But voice commands have significantly evolved, and become built-in assistants that we now know by name. Siri, the iPhone assistant, now has an expanded list of varied commands that it can help you with.
How to wake Siri
Press and hold the home button: if you have a newer model without a home button, hold the side button down.
“Hey Siri”: the standard wake-up greeting should wake Siri to listen to your commands regardless of where you are, as long as you have an iPhone model 6S or later. If you have the 6 or earlier, your phone has to be plugged in and charging for the command to work.
Neither of these commands will work, however, if you don’t have them enabled in Settings. To do so, tap “Siri & Search,” in the Settings app, and toggle the relevant switch — “Listen for ‘Hey Siri'” or “Press Home/Side Button for Siri” — to the “on” position.
If you want to issue commands even when the phone is locked, make sure “Allow Siri When Locked” is switched on, too.
On Apple Earpods: Press and hold the center button and speak into the built-in microphone to issue your command or ask your question.
On Apple Airpods: Double tap on either ear to activate Siri.
Voice commands for Siri to make calls or send messages
Once you’ve woken Siri and made sure your phone is listening for your command, there are any number of vocal directives that it will recognize.

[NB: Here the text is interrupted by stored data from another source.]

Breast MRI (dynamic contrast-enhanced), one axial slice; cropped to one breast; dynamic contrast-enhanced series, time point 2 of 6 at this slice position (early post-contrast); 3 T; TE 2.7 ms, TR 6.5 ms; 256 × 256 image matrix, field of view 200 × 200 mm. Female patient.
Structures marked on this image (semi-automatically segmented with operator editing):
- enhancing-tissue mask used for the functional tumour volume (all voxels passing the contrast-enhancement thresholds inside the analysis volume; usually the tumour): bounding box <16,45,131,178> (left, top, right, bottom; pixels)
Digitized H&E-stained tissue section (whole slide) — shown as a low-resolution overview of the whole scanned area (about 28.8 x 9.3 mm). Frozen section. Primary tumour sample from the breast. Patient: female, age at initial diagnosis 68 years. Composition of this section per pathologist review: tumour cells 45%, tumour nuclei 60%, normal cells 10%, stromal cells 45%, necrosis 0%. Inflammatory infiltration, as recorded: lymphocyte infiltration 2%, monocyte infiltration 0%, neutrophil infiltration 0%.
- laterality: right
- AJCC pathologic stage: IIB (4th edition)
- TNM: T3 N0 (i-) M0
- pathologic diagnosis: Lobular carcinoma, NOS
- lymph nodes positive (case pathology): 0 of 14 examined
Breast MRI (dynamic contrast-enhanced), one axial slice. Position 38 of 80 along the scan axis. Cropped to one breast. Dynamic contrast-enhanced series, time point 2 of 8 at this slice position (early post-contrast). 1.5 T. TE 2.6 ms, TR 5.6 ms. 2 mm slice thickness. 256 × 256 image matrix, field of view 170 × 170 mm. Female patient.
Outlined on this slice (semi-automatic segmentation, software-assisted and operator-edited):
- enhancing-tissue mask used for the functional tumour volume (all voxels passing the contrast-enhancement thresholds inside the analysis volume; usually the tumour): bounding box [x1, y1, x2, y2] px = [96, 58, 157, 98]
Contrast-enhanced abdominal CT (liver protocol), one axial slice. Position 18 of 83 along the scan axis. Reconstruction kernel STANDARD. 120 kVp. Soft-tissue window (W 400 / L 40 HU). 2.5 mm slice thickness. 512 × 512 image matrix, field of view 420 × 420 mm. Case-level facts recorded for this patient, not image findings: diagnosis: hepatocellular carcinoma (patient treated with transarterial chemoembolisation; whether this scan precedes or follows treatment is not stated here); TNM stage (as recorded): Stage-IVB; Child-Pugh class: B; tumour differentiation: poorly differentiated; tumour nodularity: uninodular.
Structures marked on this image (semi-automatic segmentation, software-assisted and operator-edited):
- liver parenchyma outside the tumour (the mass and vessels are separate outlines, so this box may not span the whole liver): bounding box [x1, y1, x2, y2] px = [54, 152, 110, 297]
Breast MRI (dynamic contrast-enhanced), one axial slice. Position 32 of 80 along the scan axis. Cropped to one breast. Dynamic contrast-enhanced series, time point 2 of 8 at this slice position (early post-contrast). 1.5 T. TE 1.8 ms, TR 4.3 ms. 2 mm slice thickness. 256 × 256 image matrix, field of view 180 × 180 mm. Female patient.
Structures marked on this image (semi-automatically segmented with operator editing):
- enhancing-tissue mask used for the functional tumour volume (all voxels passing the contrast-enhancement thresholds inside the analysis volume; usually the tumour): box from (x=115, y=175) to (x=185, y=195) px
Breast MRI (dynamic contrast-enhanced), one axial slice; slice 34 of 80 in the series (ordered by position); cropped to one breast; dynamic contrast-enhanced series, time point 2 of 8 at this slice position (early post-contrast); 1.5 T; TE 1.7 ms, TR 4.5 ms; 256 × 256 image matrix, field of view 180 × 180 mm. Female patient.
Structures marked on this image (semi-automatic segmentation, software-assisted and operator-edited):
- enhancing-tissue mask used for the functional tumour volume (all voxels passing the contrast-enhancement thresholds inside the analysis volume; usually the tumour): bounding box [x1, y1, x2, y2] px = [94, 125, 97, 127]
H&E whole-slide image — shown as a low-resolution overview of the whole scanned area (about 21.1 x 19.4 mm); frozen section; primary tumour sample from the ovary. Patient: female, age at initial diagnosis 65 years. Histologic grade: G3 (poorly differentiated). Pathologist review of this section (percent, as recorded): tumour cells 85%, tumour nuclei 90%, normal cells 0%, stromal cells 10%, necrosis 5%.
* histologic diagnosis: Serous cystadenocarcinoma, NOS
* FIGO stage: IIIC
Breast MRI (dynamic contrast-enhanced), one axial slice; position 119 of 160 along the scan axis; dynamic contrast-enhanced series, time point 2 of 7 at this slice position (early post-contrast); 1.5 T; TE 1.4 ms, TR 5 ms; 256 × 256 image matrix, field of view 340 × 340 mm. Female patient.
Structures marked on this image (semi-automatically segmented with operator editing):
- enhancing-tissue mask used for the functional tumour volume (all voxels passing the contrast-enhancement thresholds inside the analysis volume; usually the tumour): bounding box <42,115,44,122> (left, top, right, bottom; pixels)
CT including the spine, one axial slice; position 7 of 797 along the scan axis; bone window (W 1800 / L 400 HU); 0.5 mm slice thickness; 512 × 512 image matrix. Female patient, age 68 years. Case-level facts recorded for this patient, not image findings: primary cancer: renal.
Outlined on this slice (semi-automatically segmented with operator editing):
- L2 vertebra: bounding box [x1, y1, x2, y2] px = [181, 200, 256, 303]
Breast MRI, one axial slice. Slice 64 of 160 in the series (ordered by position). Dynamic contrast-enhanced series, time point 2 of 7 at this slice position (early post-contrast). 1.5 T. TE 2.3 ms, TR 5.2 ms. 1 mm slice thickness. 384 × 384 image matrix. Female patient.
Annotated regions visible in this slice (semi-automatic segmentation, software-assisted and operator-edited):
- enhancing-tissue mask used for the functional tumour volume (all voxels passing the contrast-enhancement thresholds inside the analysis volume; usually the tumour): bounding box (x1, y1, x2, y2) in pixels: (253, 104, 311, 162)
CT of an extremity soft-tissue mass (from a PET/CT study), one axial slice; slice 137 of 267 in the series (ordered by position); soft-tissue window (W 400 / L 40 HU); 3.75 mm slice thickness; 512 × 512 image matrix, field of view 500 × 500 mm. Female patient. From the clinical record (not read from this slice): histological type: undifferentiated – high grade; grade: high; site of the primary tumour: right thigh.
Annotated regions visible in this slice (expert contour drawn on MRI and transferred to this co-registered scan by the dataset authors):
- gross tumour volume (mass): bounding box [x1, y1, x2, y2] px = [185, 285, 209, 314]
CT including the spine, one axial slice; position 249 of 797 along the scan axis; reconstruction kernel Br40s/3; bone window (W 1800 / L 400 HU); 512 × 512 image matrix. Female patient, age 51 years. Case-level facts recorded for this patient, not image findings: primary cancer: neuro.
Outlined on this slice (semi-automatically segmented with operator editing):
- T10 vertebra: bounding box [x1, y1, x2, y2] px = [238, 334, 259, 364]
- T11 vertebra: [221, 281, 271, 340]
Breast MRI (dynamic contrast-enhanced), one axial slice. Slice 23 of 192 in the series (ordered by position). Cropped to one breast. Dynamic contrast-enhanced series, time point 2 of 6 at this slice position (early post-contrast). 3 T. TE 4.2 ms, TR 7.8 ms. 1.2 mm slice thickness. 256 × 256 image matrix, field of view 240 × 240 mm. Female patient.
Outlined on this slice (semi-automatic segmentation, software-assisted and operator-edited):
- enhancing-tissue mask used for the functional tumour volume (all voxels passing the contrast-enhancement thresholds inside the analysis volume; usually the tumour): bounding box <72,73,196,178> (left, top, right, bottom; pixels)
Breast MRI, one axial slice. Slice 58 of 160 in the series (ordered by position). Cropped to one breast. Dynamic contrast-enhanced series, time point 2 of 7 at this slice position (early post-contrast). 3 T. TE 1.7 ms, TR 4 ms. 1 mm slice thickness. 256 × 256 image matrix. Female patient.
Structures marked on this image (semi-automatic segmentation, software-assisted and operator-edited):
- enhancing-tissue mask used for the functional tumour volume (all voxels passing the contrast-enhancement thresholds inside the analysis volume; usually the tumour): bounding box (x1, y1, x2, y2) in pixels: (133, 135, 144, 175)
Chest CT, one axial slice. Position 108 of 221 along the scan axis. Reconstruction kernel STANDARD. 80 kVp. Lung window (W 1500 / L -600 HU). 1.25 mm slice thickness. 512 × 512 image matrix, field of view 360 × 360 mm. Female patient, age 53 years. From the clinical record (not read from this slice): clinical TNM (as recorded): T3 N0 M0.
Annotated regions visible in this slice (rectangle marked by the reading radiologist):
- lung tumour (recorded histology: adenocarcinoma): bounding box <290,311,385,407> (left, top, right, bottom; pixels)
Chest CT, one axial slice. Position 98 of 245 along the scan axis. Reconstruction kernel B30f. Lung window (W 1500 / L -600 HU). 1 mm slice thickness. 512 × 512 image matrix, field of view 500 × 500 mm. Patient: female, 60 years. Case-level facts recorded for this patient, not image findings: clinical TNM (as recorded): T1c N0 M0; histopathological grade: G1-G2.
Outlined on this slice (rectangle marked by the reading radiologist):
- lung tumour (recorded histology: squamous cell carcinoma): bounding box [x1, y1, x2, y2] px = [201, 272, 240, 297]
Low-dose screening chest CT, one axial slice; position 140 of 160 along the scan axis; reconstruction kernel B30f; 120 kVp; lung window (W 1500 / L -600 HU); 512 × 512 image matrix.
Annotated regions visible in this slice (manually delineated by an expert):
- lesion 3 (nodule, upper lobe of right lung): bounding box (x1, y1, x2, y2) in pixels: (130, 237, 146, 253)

These include ones for communication, like:
Call or FaceTime someone on your contacts list, or call an emergency number: “Call Mom” or “Call the Fire Department.” You can also add more specific commands on top of these basic ones, like “Call Mom on speaker.”
Reading text messages or emails: “Read new messages” or “check my email.”
Sending text messages: “Tell [contact name] that I’ll be home at seven.”
Sending emails: “Send email to [contact name] about [subject] and say [message].”
Checking voicemail: “Do I have any voicemail?” or “Play new voicemail from William.”
Asking Siri questions
Weather: “What’s the weather today?” or the more specific “Do I need an umbrella?”
Math: “What’s 25 times 36?” or any number of other math problems, including tip calculations.
Mathematical conversions: “How many cups are in a quart?” or “How many feet in a meter?”
Time zone conversions: “What time is it in Chicago?”
Definitions, synonyms, antonyms, or etymologies of words: “What’s the definition of arduous?” or “What’s the etymology of arduous?”
The dates of holidays: “When is Easter this year?”